Fish, Ecotoxicology, and Ambient Water Program

  • Evaluating chemical contaminants in fish and wildlife, and developing fish consumption advisories, which are published in the California Sport Fish Regulations handbook and are posted on OEHHA’s website. 
  • Making recommendations to the California Department of Fish and Wildlife (CDFW) on the closure and reopening of fisheries following oil spills in state waters.   
  • Working with the California Department of Public Health and CDFW to determine fishery closures and re-openings due to marine toxins.

Special Investigations

  • Studying the potential human health hazards posed by chemicals released from recycled tire material in synthetic turf and playground mats.

The Reproductive and Cancer Hazard Assessment Branch (RCHAB) has responsibilities that include conducting the scientific activities associated with OEHHA’s role as the lead agency for the Safe Drinking Water and Toxic Enforcement Act of 1986 (Proposition 65); operating the California Environmental Contaminant Biomonitoring Program (Biomonitoring California) in collaboration with the California Department of Public Health and the Department of Toxic Substances Control; and conducting exposure and health risk analyses for reproductive and developmental toxicants and carcinogens.

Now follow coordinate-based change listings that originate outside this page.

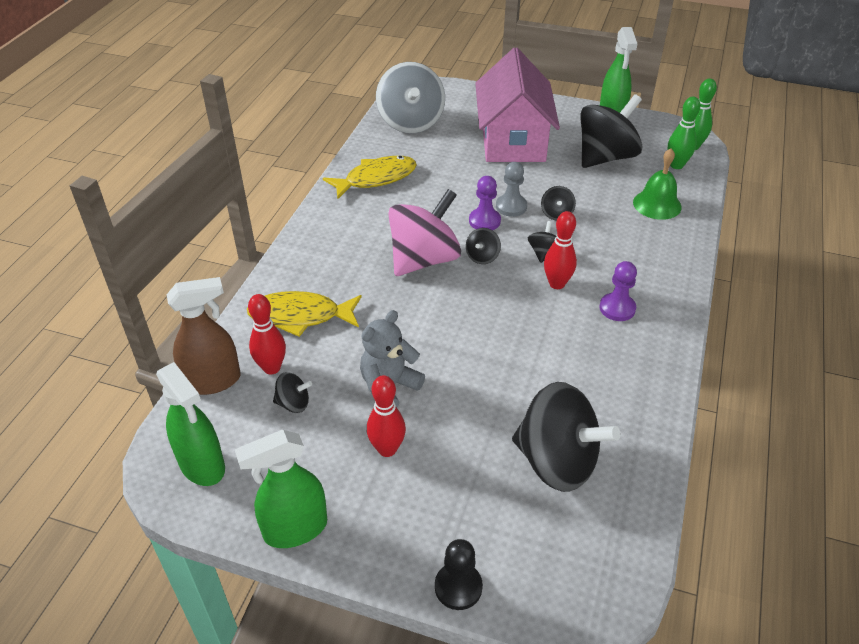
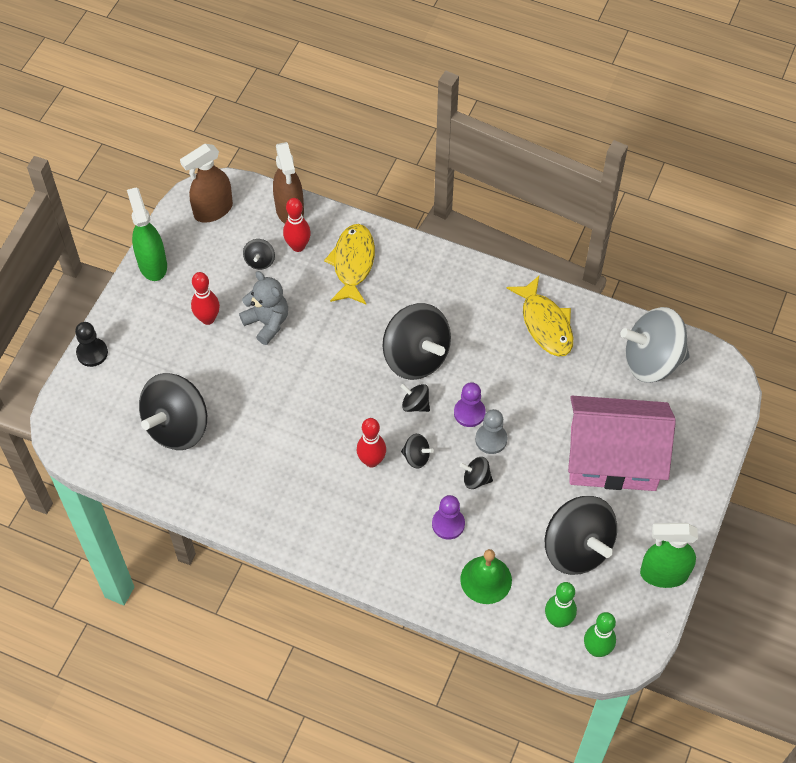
camera: 95 degrees right, 15 degrees up
(202, 465) = (213, 210): green spray bottle -> brown spray bottle
(424, 260) = (416, 357): pink spinning top -> black spinning top
(617, 308) = (333, 504): purple pawn -> purple pawn (448, 524)

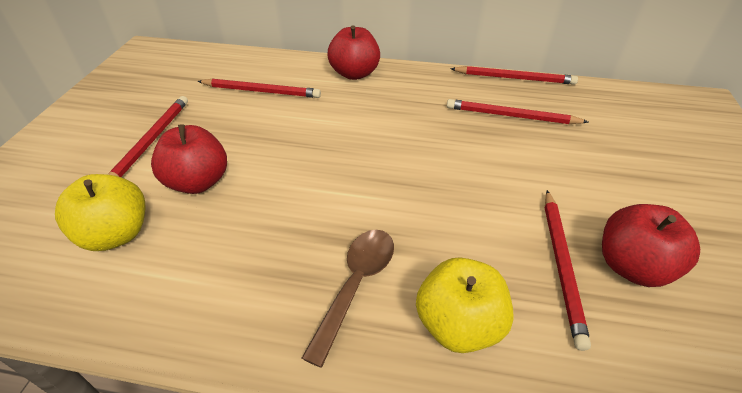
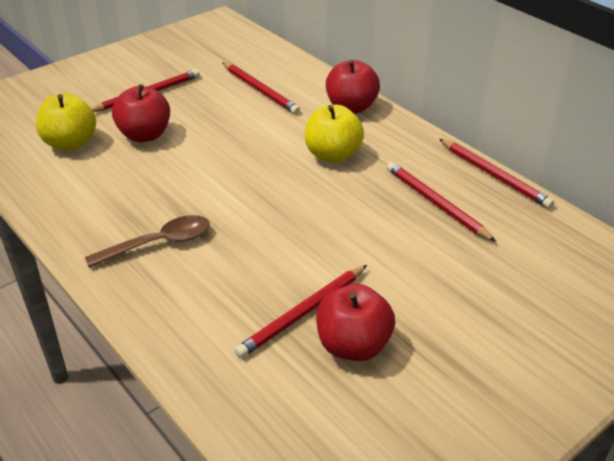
camera: 40 degrees right, 5 degrees down
(458, 324) = (187, 298): yellow apple -> yellow apple (333, 155)

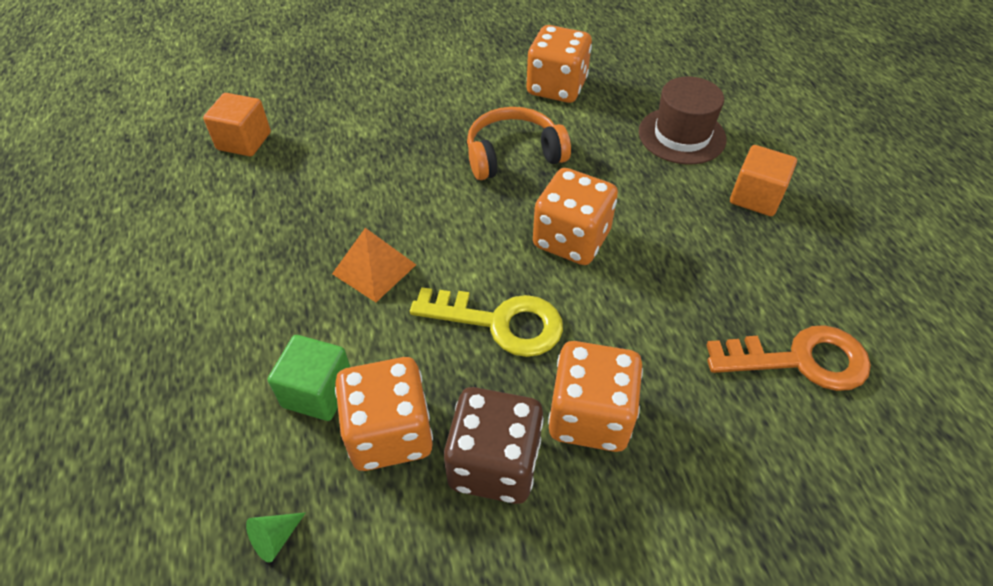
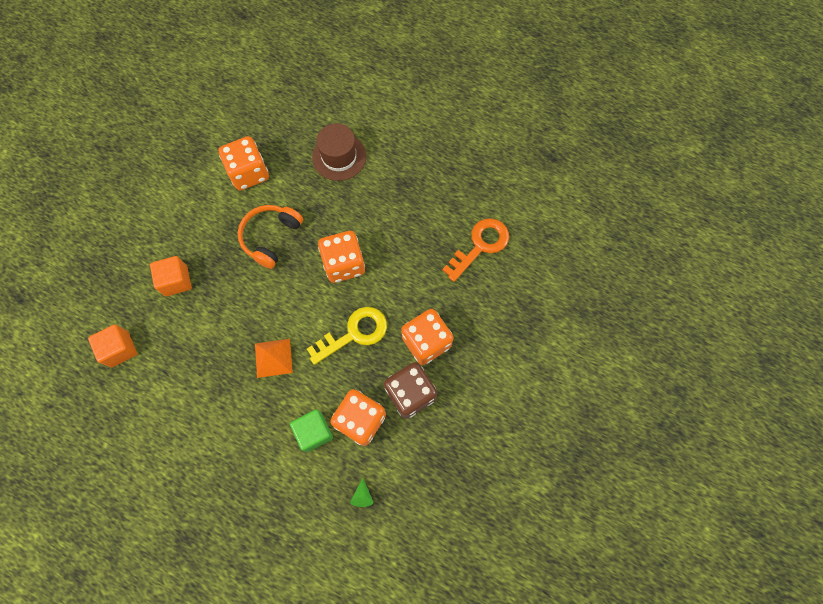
camera: 45 degrees left, 20 degrees up
(755, 197) = (401, 170): orange cube -> orange cube (176, 281)

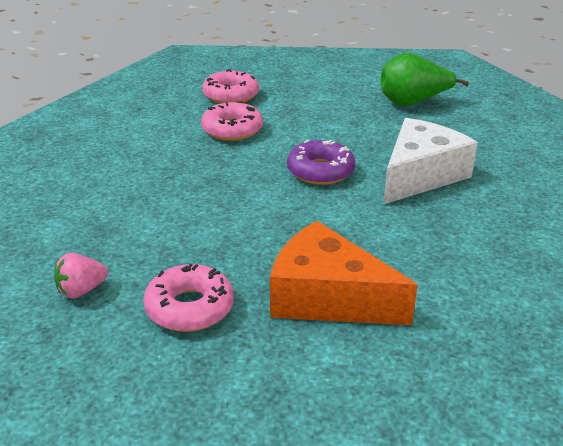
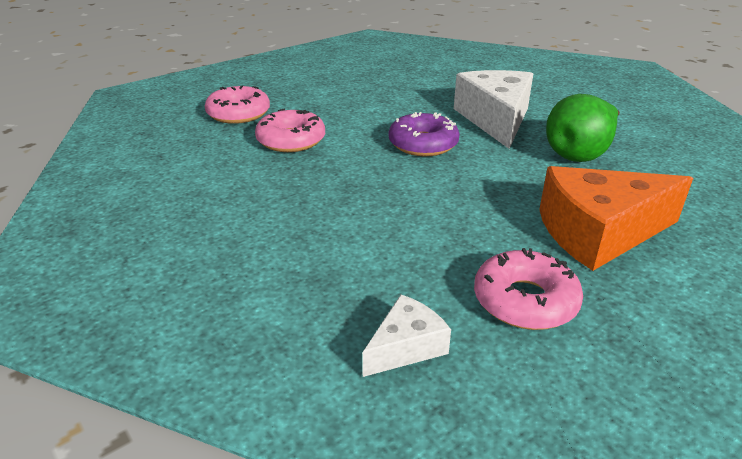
camera: 40 degrees left, 0 degrees up
(81, 290) = (406, 347): pink strawberry -> white cheese
(412, 103) = (400, 73): green pear -> green pear (579, 154)

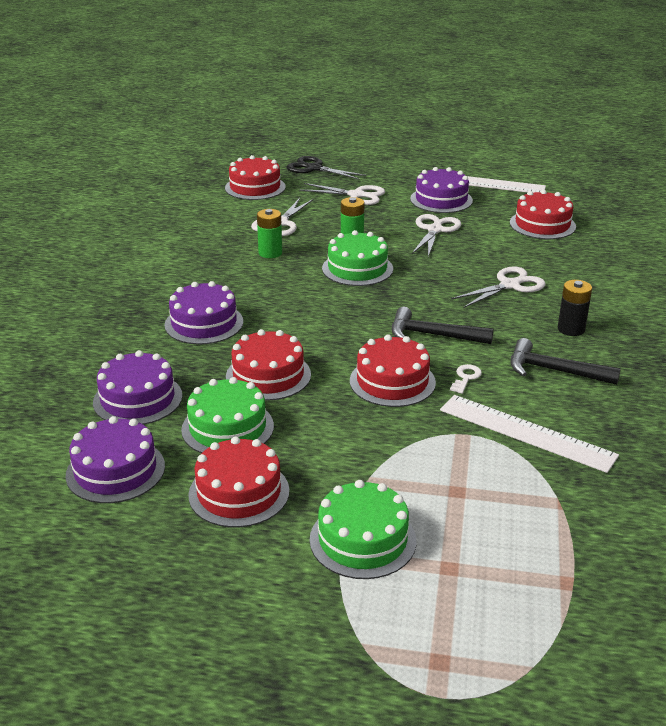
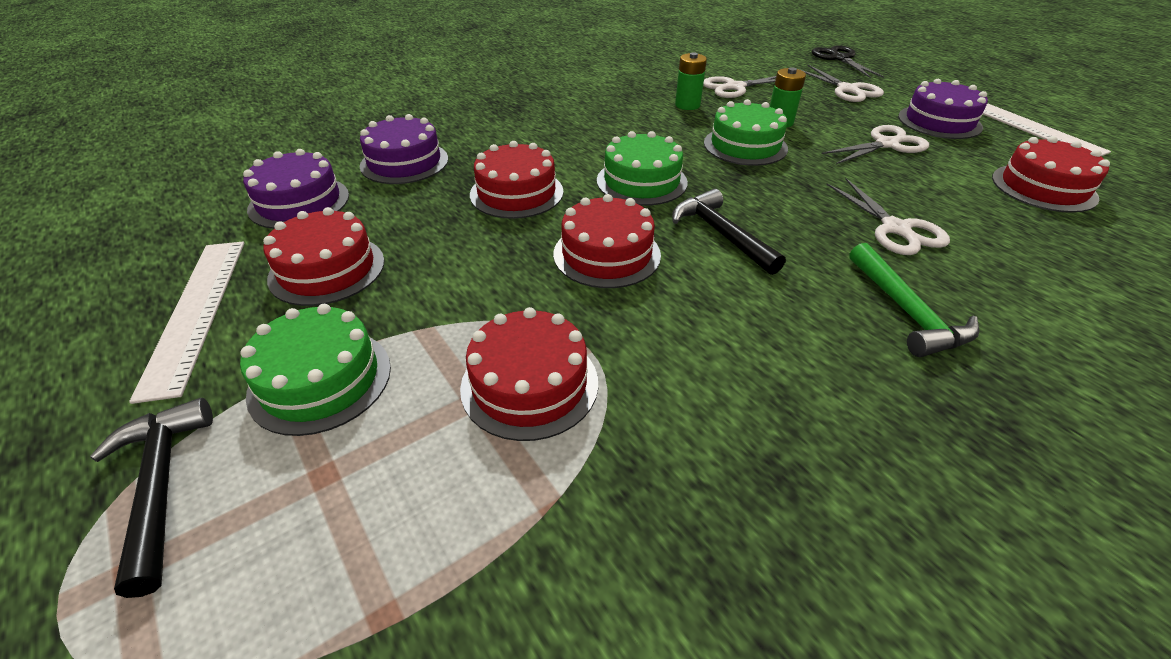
camera: 45 degrees right, 10 degrees up
(204, 323) = (544, 133): purple cake -> none
(227, 428) = (415, 215): green cake -> green cake (641, 181)
(255, 187) = (759, 56): red cake -> red cake (529, 384)
(466, 377) = (686, 292): white key -> none
(510, 285) = (895, 229): white scissors -> white scissors turned 60 degrees clockwise
(526, 432) = (655, 391): white ruler -> white ruler (196, 311)
(554, 371) = (806, 345): black hammer -> black hammer (161, 485)
(571, 329) = (907, 312): black battery -> green hammer

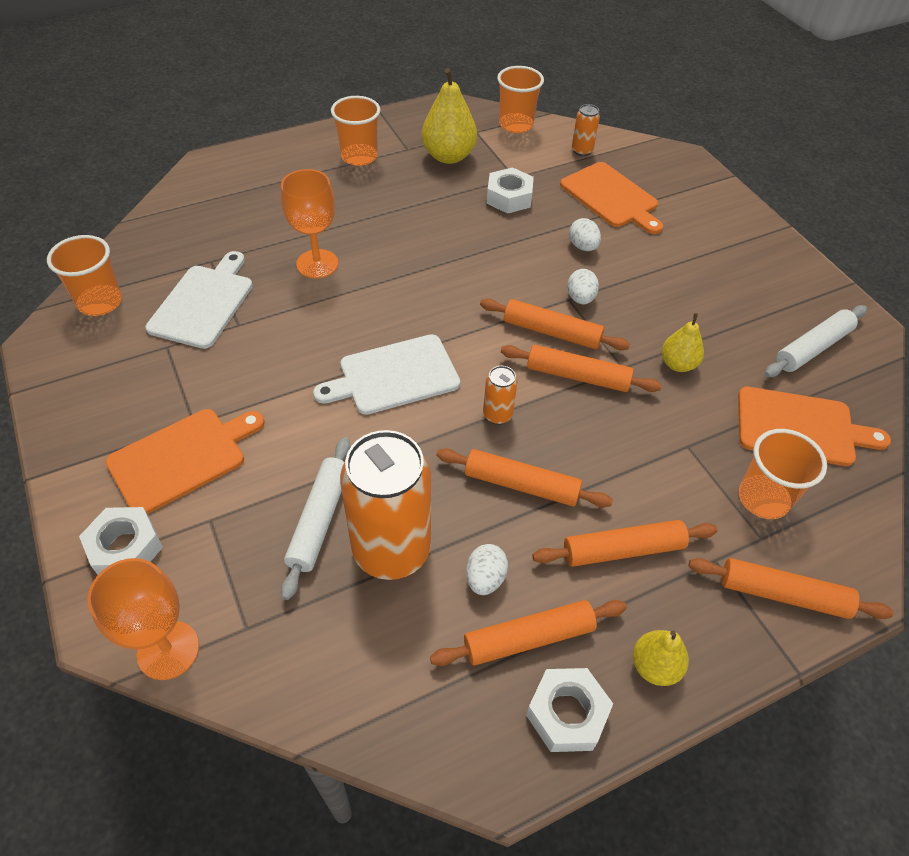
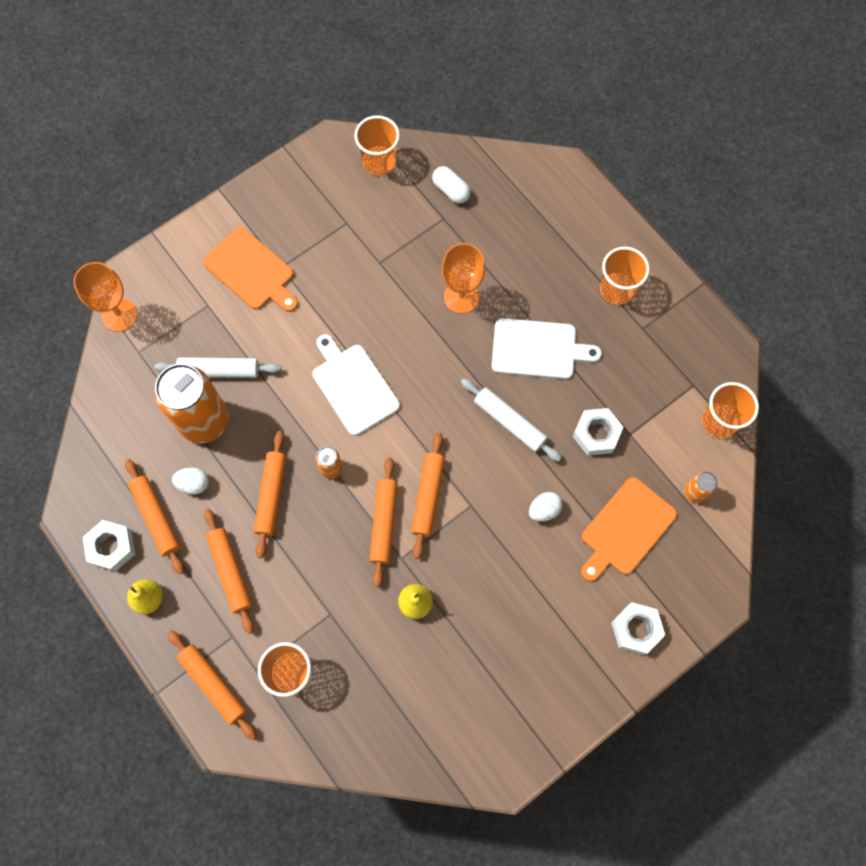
camera: 80 degrees right, 20 degrees up
(125, 548) = (180, 265): white nut -> white nut (636, 629)
(178, 249) = (451, 190): none -> white capsule
(203, 303) = (396, 231): white cutting board -> white cutting board (538, 349)
(448, 156) = (643, 368): yellow pear -> none
(580, 298) = (474, 515): white egg -> none
(783, 594) = (213, 684): orange rolling pin -> orange rolling pin turned 45 degrees counterclockwise
(800, 427) = (368, 705): orange cutting board -> none
(812, 348) = (462, 721): white rolling pin -> white rolling pin (509, 422)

Specific program activities within RCHAB

Proposition 65 Scientific Activities

  • Maintaining and updating the Proposition 65 list of chemicals that cause cancer or reproductive toxicity, including:
    • Compiling and evaluating scientific information on the possible carcinogenicity or reproductive toxicity of chemicals that are candidates for listing under Proposition 65.
    • Evaluating whether authoritative federal and international entities have made formal identifications of carcinogens and reproductive toxicants that meet the criteria for listing under Proposition 65.
  • Developing “safe harbor levels” that provide guidance for businesses and the public regarding when warnings are required for exposures to listed carcinogens (No Significant Risk Levels, NSRLs) and reproductive toxicants (Maximum Allowable Dose Levels, MADLs).
  • Providing additional scientific support and compliance assistance for Proposition 65, including developing interpretive guidance for the public on technical issues involving Proposition 65, and evaluating requests for and developing Safe Use Determinations that provide businesses with guidance for when warnings are required for specific exposures to listed chemicals.
  • Developing fact sheets and related information for the general public on chemicals listed under Proposition 65, including information on sources of exposure to those chemicals, and ways to reduce exposures.

Biomonitoring Program

  • Implementing OEHHA’s scientific activities under Biomonitoring California, which involve:
    • Developing hazard evaluation documents to support selection of chemicals for biomonitoring.
    • Translating complex toxicological information into plain-English materials, such as chemical fact sheets, for individual participants in biomonitoring studies.
    • Developing materials to aid in interpreting biomonitoring results.
    • Providing scientific and administrative support to the program’s Scientific Guidance Panel. 
  • Managing the Biomonitoring California website, including developing chemical-specific content and maintaining the biomonitoring results database.